What is currently underway is nothing less than a revolution in research and development activities across our universities and colleges.

Prior to 1998 there was no dedicated research and development budget under the Department of Education and Science. The investments made since mean that today there are dozens of worldclass research facilities on campuses across the country and a range of schemes are supporting thousands of student and staff researchers.

For the first time Ireland is now seen as a destination of choice for leading international research talent.

But as a Government, we have set ourselves even more ambitious plans to build on this progress and to develop a new 'fourth level education' research system that will provide an engine for innovation and shape future economic success as we look to safeguard our national prosperity for the next generation.

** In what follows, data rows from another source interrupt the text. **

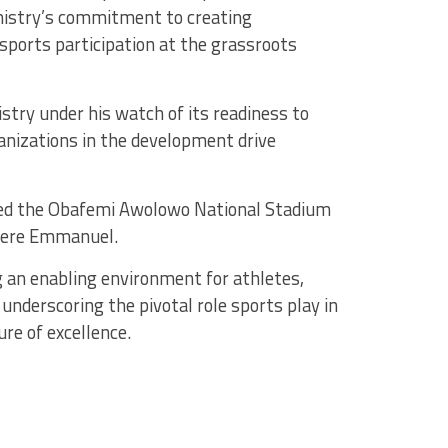
istry’s commitment to creating
sports participation at the grassroots
try under his watch of its readiness to
ganizations in the development drive
cted the Obafemi Awolowo National Stadium
Okere Emmanuel.
 an enabling environment for athletes,
underscoring the pivotal role sports play in
re of excellence.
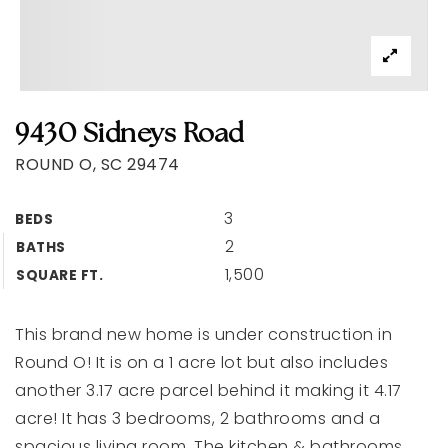
9430 Sidneys Road
ROUND O, SC 29474
3
BEDS
2
BATHS
1,500
SQUARE FT.
This brand new home is under construction in
Round O! It is on a 1 acre lot but also includes
another 3.17 acre parcel behind it making it 4.17
acre! It has 3 bedrooms, 2 bathrooms and a
spacious living room. The kitchen & bathrooms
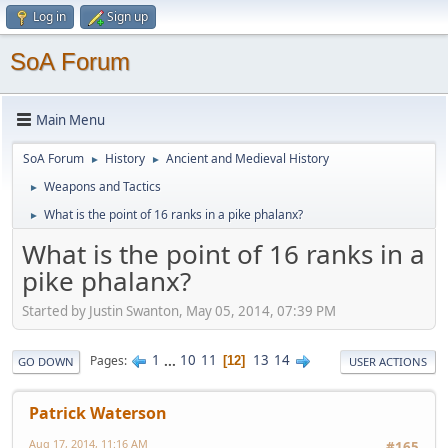
Log in
Sign up
SoA Forum
Main Menu
SoA Forum
History
Ancient and Medieval History
►
►
Weapons and Tactics
►
What is the point of 16 ranks in a pike phalanx?
►
What is the point of 16 ranks in a
pike phalanx?
Started by Justin Swanton, May 05, 2014, 07:39 PM
1
...
10
11
13
14
Pages
12
GO DOWN
USER ACTIONS
Patrick Waterson
Aug 17, 2014, 11:16 AM
#165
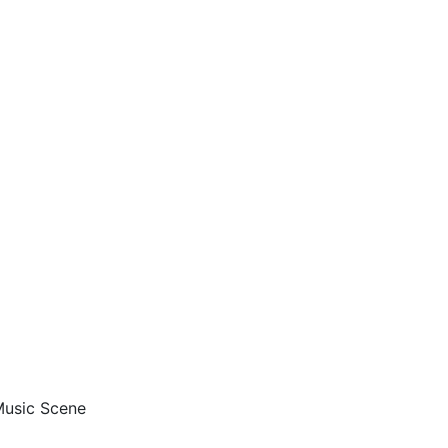
 Music Scene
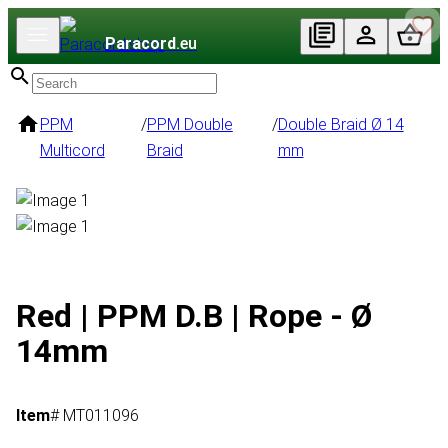
Paracord
.eu
PPM
/
PPM Double
/
Double Braid Ø 14
Multicord
Braid
mm
Red | PPM D.B | Rope - Ø
14mm
Item
# MT011096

As we enter this exciting phase of development, I will be focusing on enhancing the quality of our postgraduate education. The old view of advanced post-graduate study being a form of apprenticeship for a life of academia is out-dated. We need to be to better equip our students with the skills they will need for the workplaces of the future including, but not exclusively, academic workplaces. We must listen to what employers across the system are telling us will be required now and into the future.

The establishment of an international reputation for fourth level research here will also rely on new levels of performance at third level, providing a platform of excellence. A strong, modernised and reformed third level system is essential to underpin an internationally excellent fourth level system as a cornerstone of our future economic and social prosperity.

Our investments in reform, collaboration and quality improvement under the Government's Strategic Innovation Fund for higher education is aimed at now creating the basis of excellence on which Ireland's future economic and social development can be founded. The new NDP identifies separate plans to invest Euro510 million under this fund in the period through to 2013.

Our ambition is to compete at the forefront of developed knowledge economies across the world. I believe that this Government's bold strategy for creating a new sphere of excellence in fourth level education will enable us to achieve that and to reap the benefits in securing competitiveness, quality employment and economic success over the decades ahead.